The San Francisco-based civil rights group is suing over the federal agencies failing to comply with an ALC Freedom of Information Act (FOIA) request filed three months ago. The ALC wants to see materials that may indicate the feds put the squeeze on California Governor Jerry Brown before he vetoed the Trust Act last Sept. 30.

The bill that both houses of the state legislature passed last summer would prevent the pre-conviction sharing of fingerprints by law enforcement with ICE and only allow local police to detain individuals for ICE if they are convicted of serious crimes.

At issue are two meetings ICE officials had with Brown, one before the governor's veto and the other right after Assemblyman Tom Ammiano (D-San Francisco) reintroduced the Trust Act on Dec. 3. (The state Assembly is scheduled to vote on the bill May 31.)

“The public has a right to know what information was given that may have motivated decisions on the bill,” Karp reportedly told Inter Press Service's Charlotte Silver.

Because no such information from the government about those meetings has been flowing since ALC's Dec. 21 FOIA request, the group filed suit against ICE and Homeland Security in San Francisco District Court on April 9.

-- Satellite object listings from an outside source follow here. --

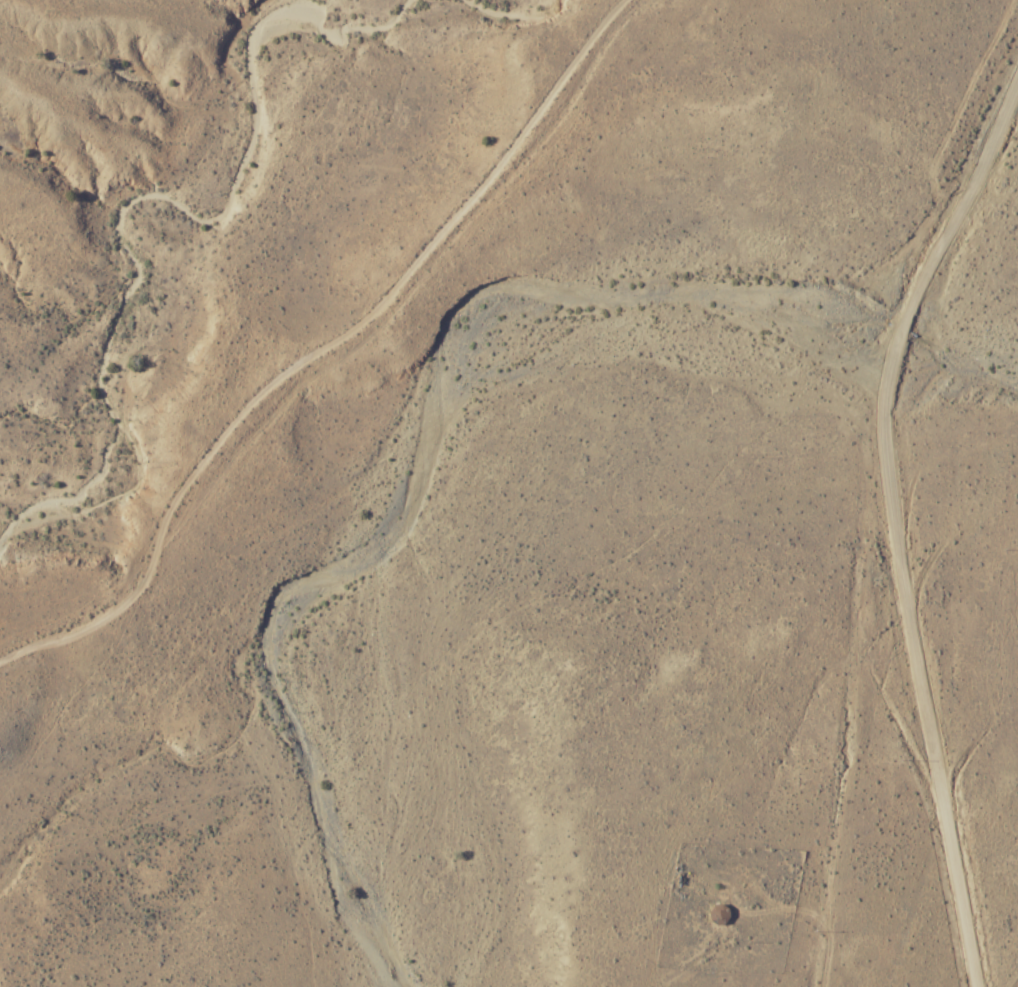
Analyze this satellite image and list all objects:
road: (943, 239)
road: (321, 348)
river: (416, 447)
road: (841, 696)
road: (926, 698)
building: (719, 914)

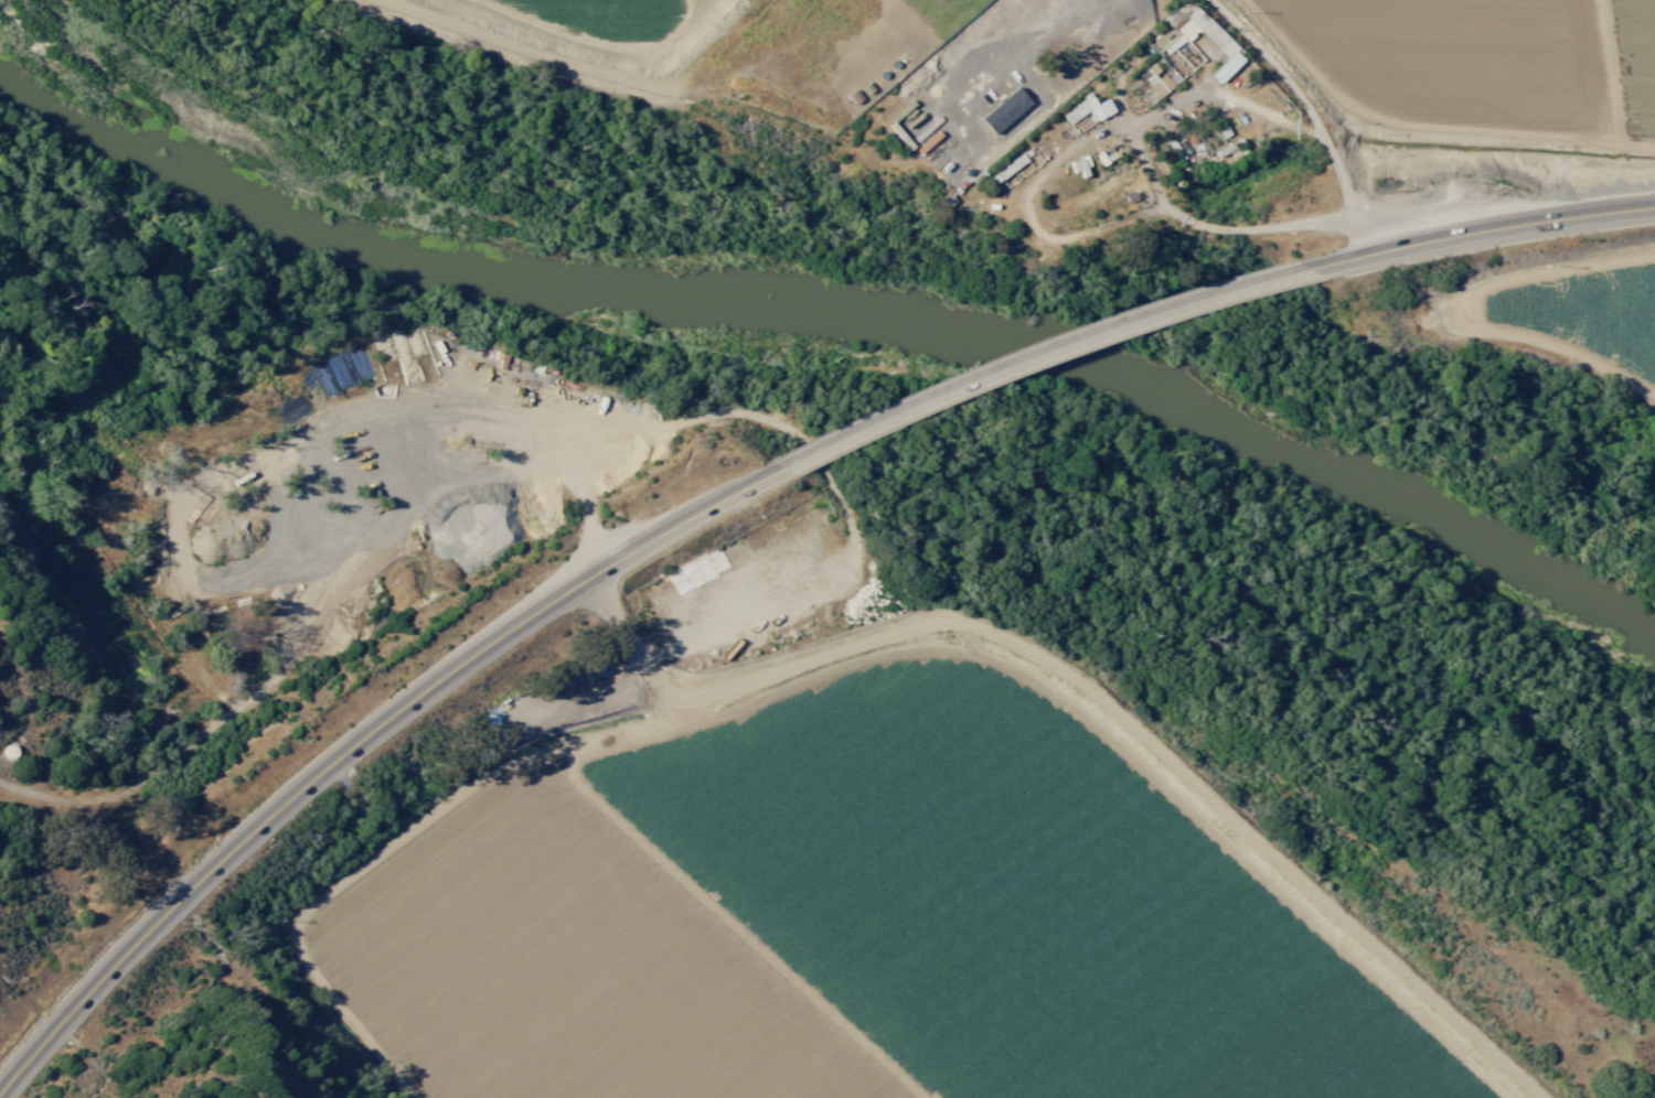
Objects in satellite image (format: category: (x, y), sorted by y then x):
crop: (540, 18)
crop: (1495, 61)
building: (1157, 82)
building: (1086, 109)
building: (1003, 110)
road: (1294, 124)
building: (1192, 144)
building: (1007, 168)
road: (1479, 224)
crop: (1587, 323)
road: (1040, 351)
road: (358, 736)
crop: (843, 884)

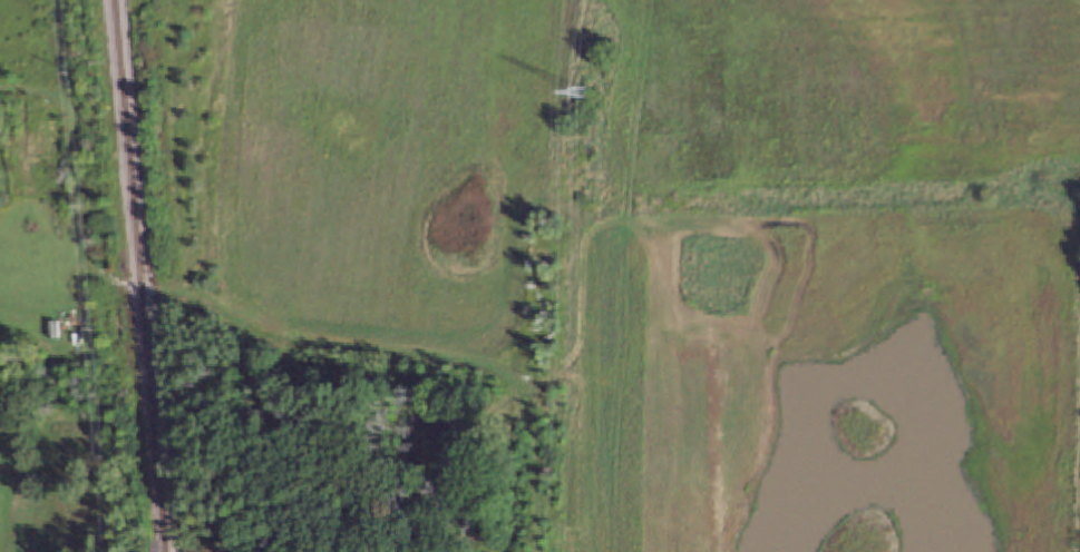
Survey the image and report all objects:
crop: (667, 246)
railway: (139, 275)
building: (25, 329)

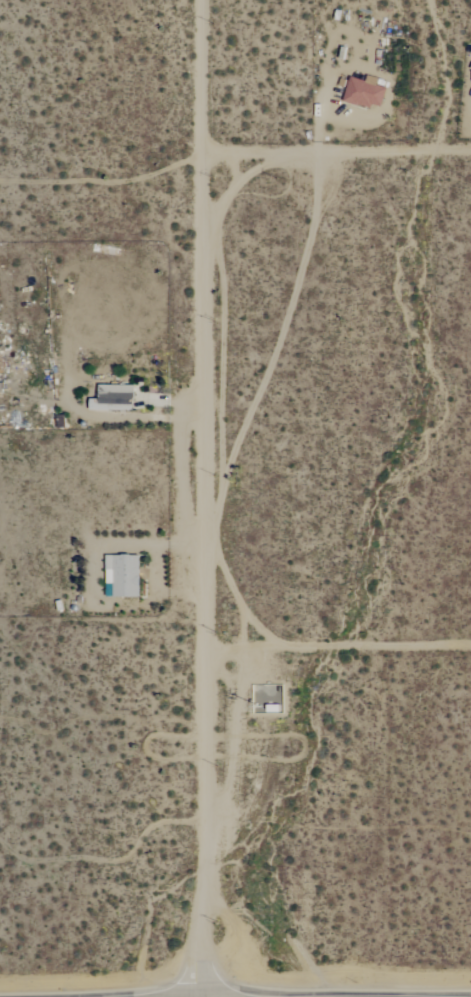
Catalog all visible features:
building: (365, 92)
road: (336, 145)
building: (114, 397)
road: (209, 498)
building: (123, 575)
road: (341, 645)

“ICE has a history of misrepresenting facts about the Secure Communities program to the public and to state and local officials,” reads the complaint. “ICE also has a history of attempting to influence state and local officials who seek to limit compliance with Secure Communities.”

The overarching fear that the ALC, the ACLU and other rights groups have is that without the Trust Act and/or watering down of Secure Communities, immigrants will be reluctant to talk with local cops about crimes committed against them or that they witnessed out of fear they'll be deported.

Under Secure Communities, ICE agents tap into local resources to meet an agency deportation quota of 400,000 people each year, Karp alleges. Critics claim just over 250,000 people have been deported since the program was launched in 2008, and that it has cost municipalities in California $65 million annually.